**Records for this exercise:**

Content starts

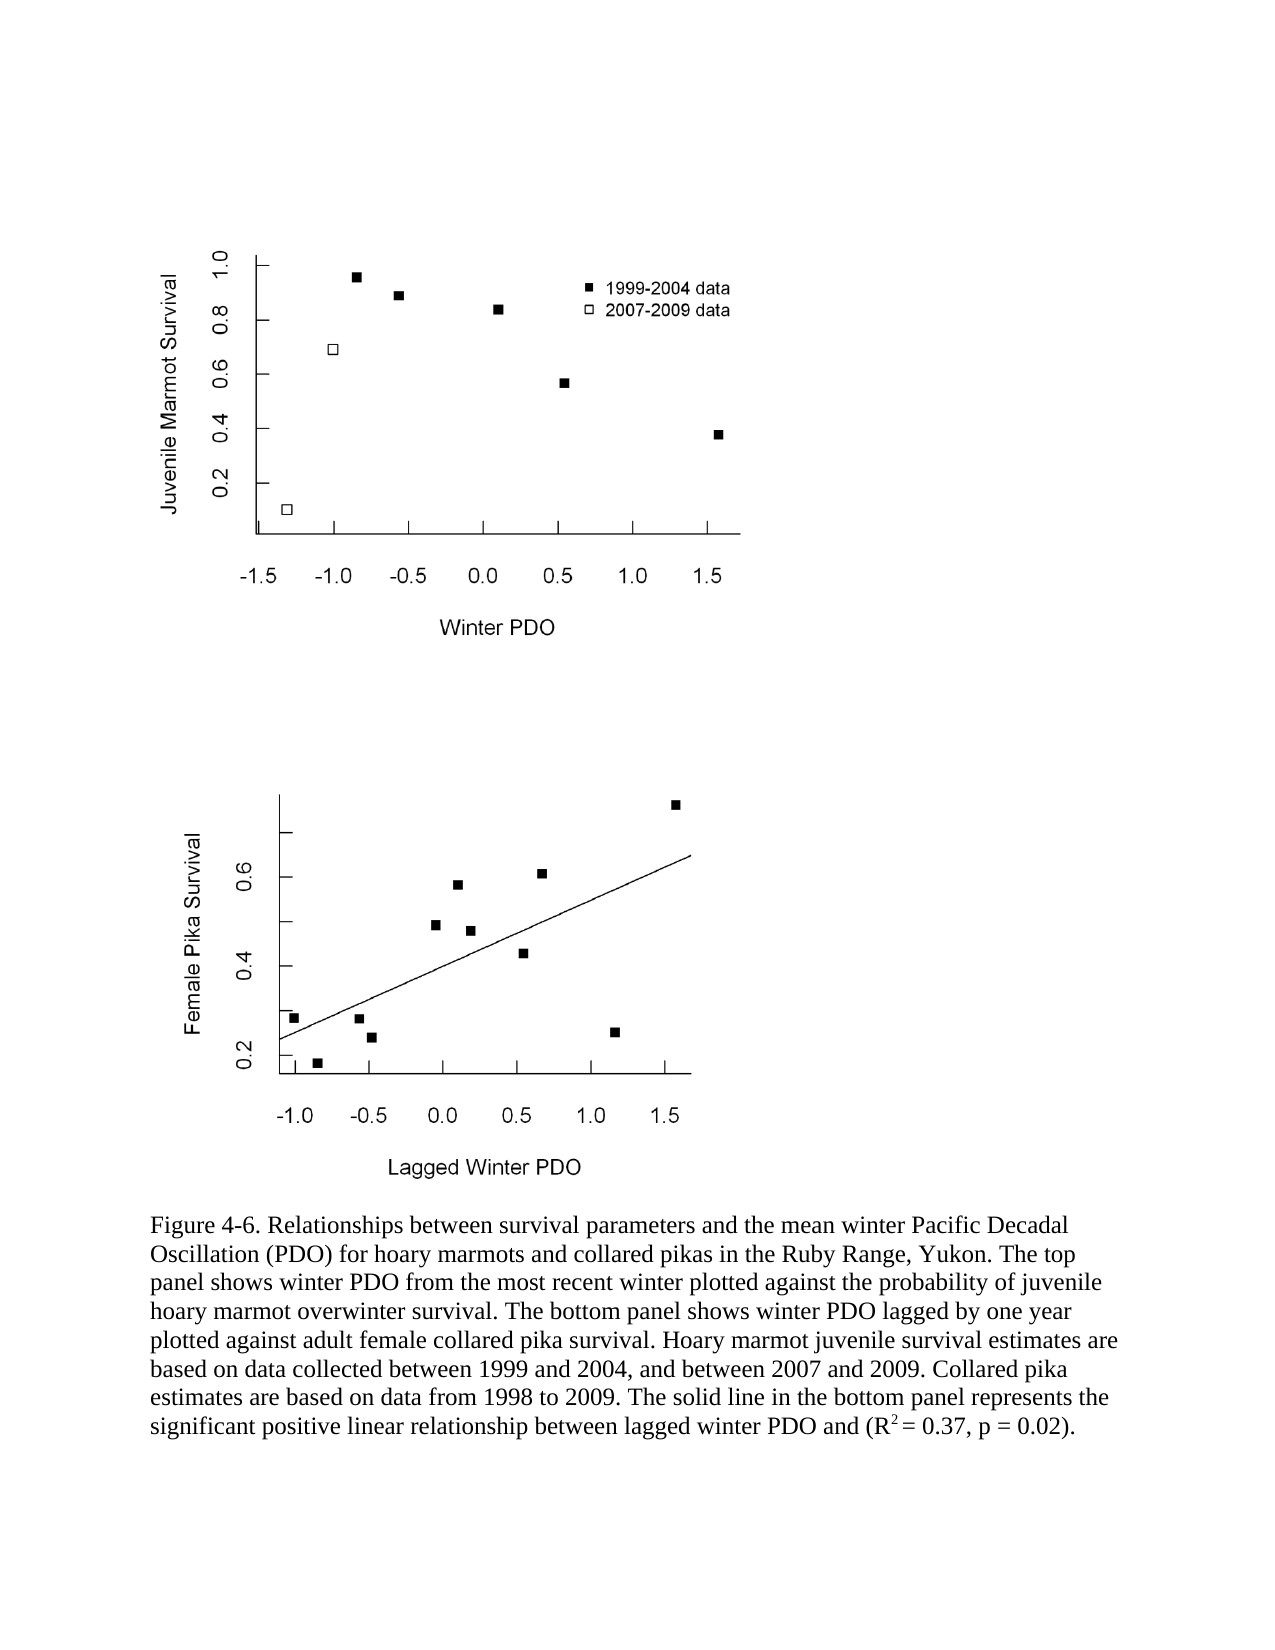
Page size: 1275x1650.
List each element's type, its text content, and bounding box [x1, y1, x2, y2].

picture [150, 150, 794, 1182]
text Figure 4-6. Relationships between survival parameters and the mean winter Pacific Decadal Oscillation (PDO) for hoary marmots and collared pikas in the Ruby Range, Yukon. The top panel shows winter PDO from the most recent winter plotted against the probability of juvenile hoary marmot overwinter survival. The bottom panel shows winter PDO lagged by one year plotted against adult female collared pika survival. Hoary marmot juvenile survival estimates are based on data collected between 1999 and 2004, and between 2007 and 2009. Collared pika estimates are based on data from 1998 to 2009. The solid line in the bottom panel represents the significant positive linear relationship between lagged winter PDO and (R2 = 0.37, p = 0.02). [150, 1210, 1125, 1440]
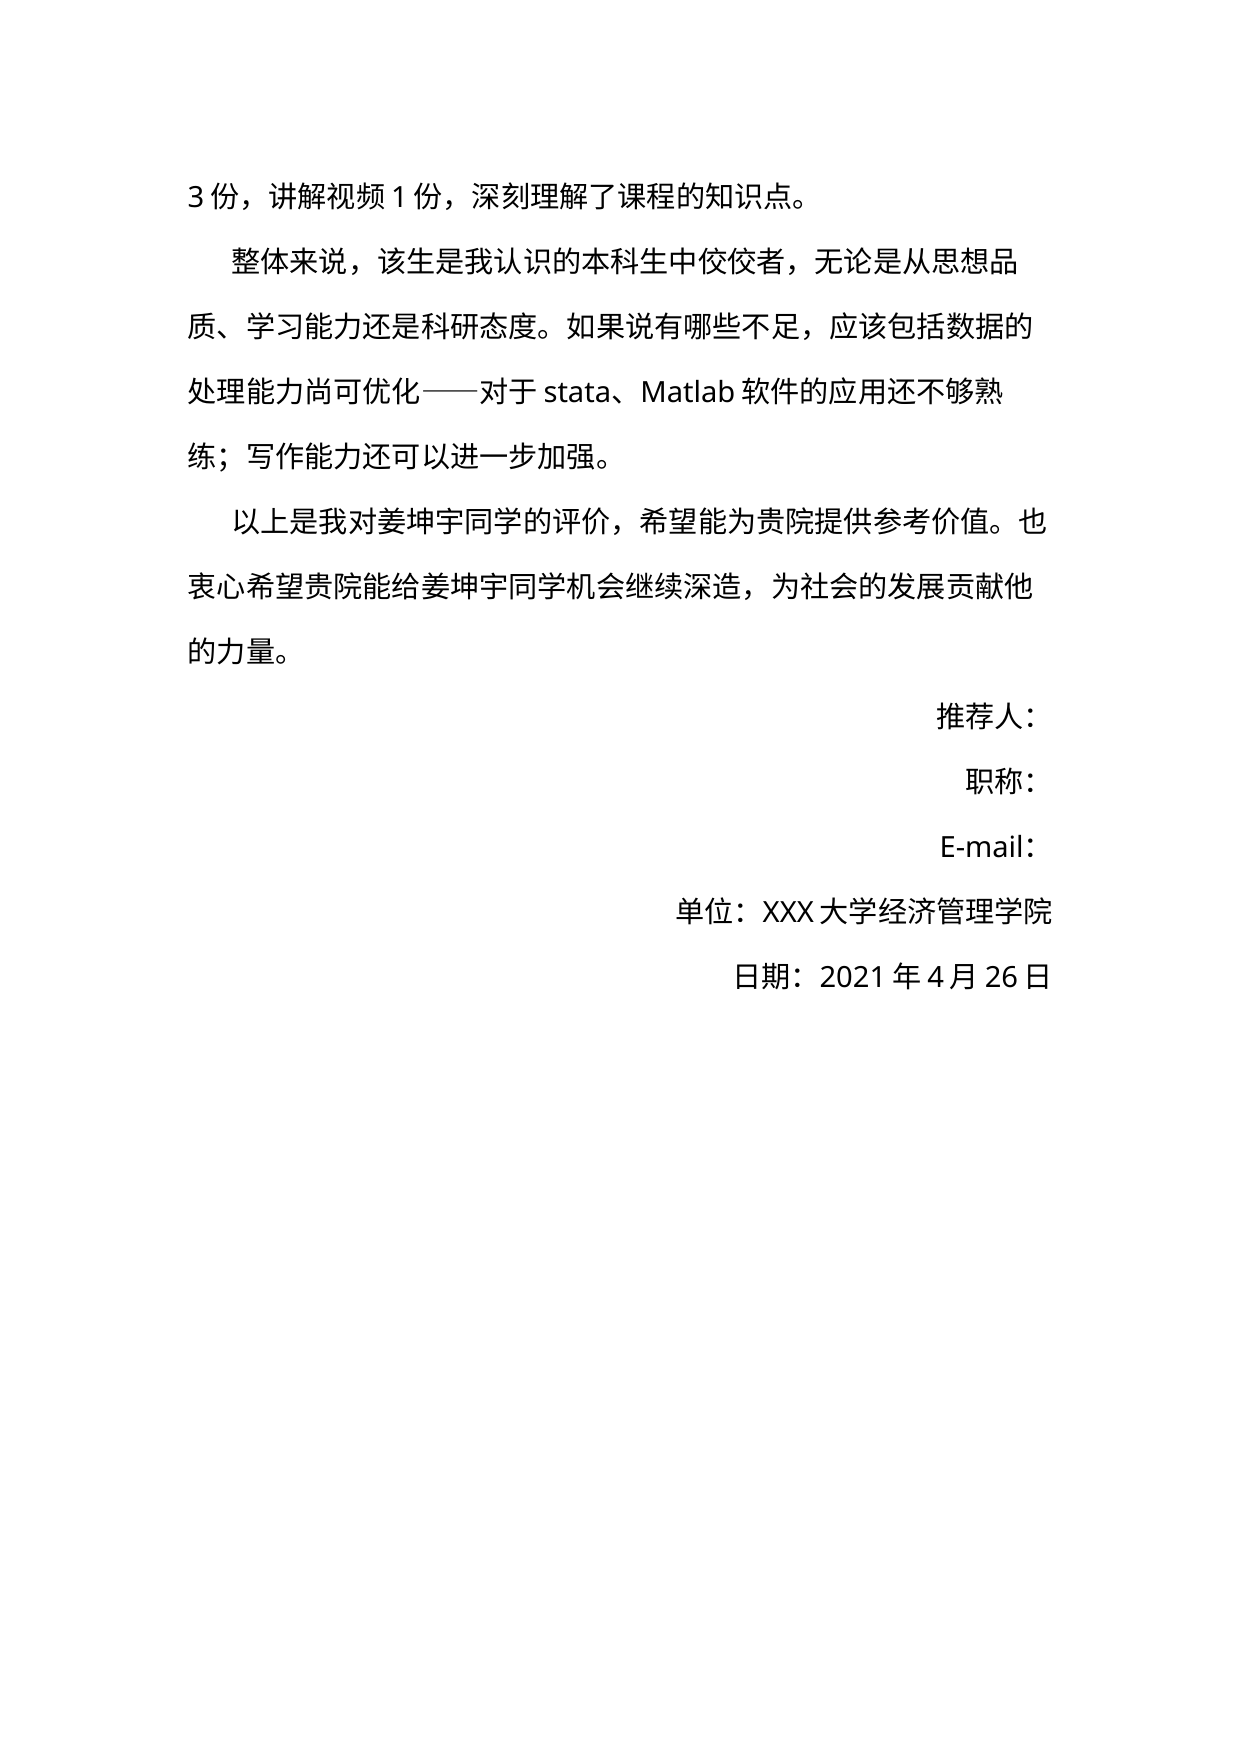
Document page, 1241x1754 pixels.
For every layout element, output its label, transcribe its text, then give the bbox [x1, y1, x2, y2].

text 推荐人： [187, 682, 1053, 747]
text 日期：2021年4月26日 [187, 942, 1053, 1007]
text E-mail： [187, 812, 1053, 877]
text 职称： [187, 747, 1053, 812]
text 以上是我对姜坤宇同学的评价，希望能为贵院提供参考价值。也衷心希望贵院能给姜坤宇同学机会继续深造，为社会的发展贡献他的力量。 [187, 487, 1053, 682]
text 单位：XXX大学经济管理学院 [187, 877, 1053, 942]
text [187, 162, 1053, 227]
text 整体来说，该生是我认识的本科生中佼佼者，无论是从思想品质、学习能力还是科研态度。如果说有哪些不足，应该包括数据的处理能力尚可优化——对于stata、Matlab软件的应用还不够熟练；写作能力还可以进一步加强。 [187, 227, 1053, 487]
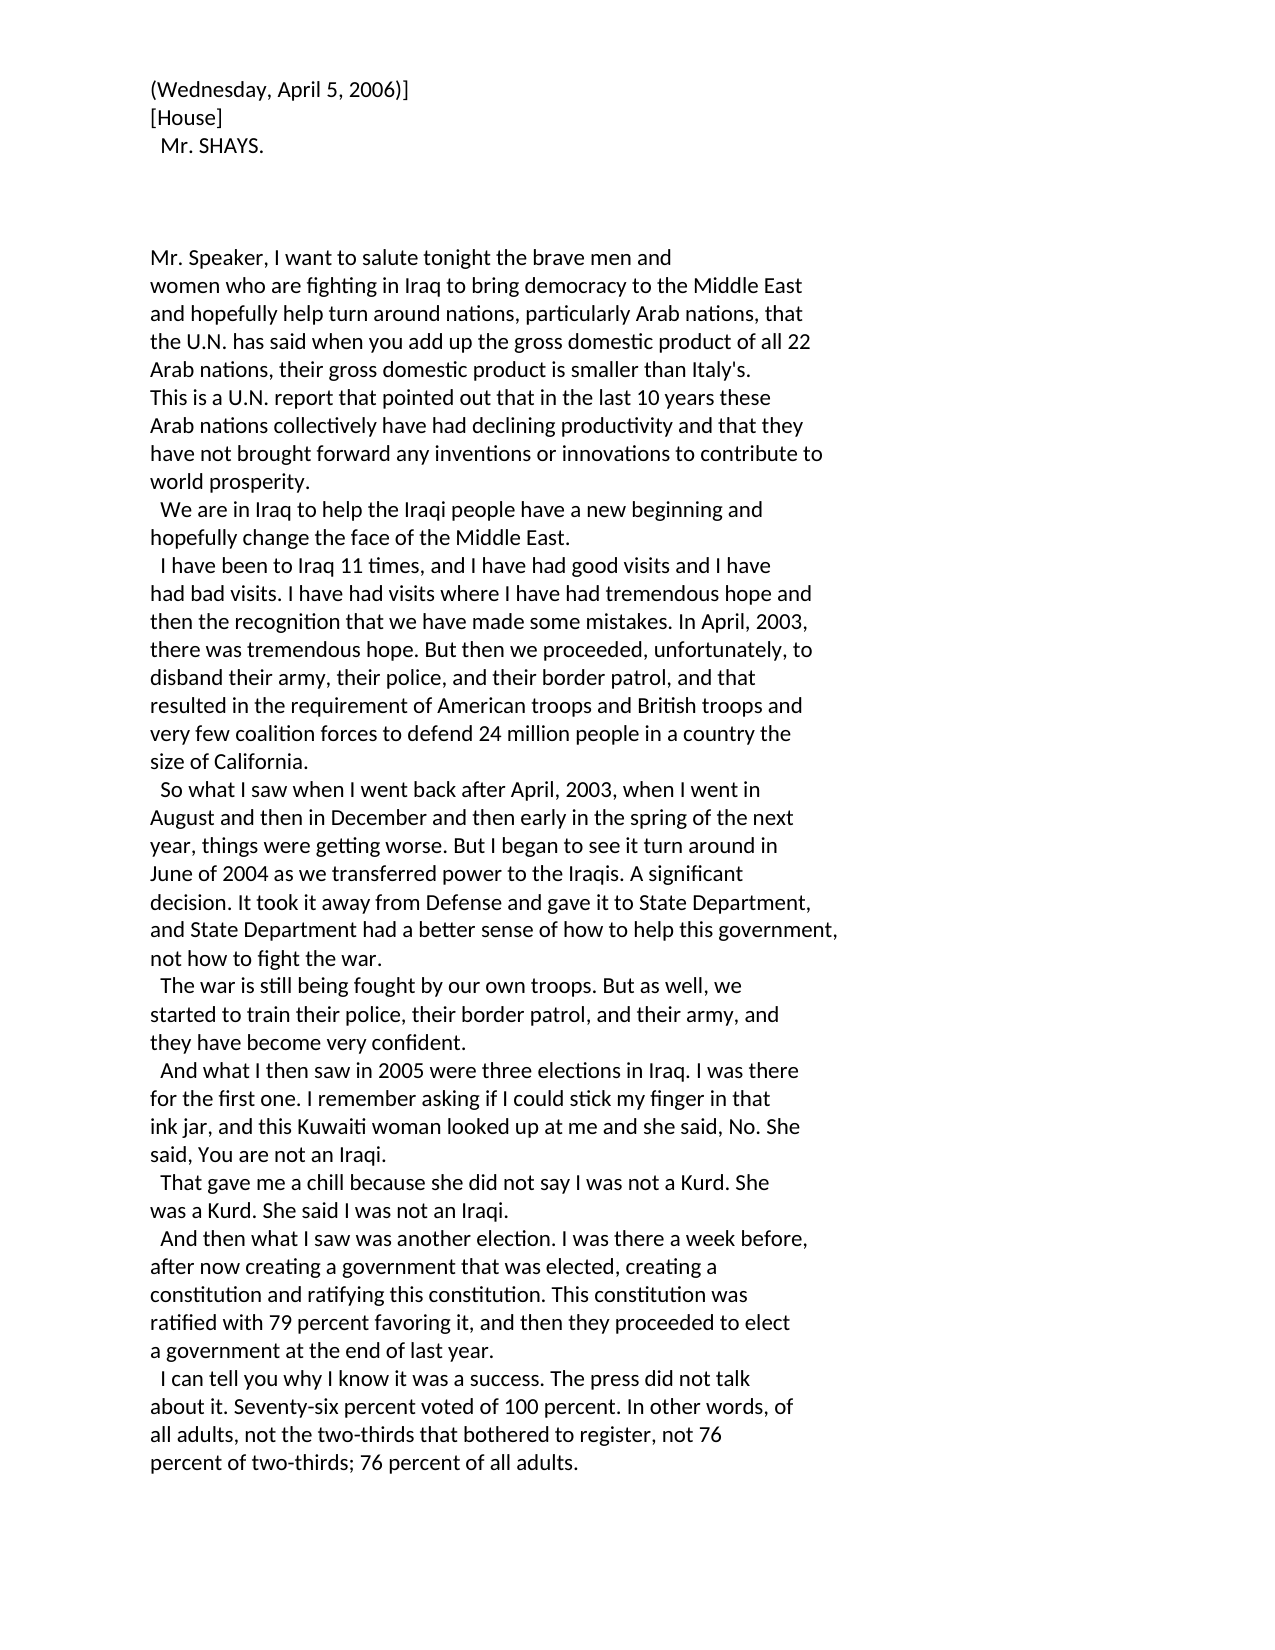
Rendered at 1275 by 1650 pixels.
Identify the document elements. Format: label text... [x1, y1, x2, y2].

Content ends

**Task directions:**
Using the records above, find and show each line with the string "pixels".

**Solution for this problem:**
Document page, 1241x1754 pixels.
Rendered at 1275 by 1650 pixels.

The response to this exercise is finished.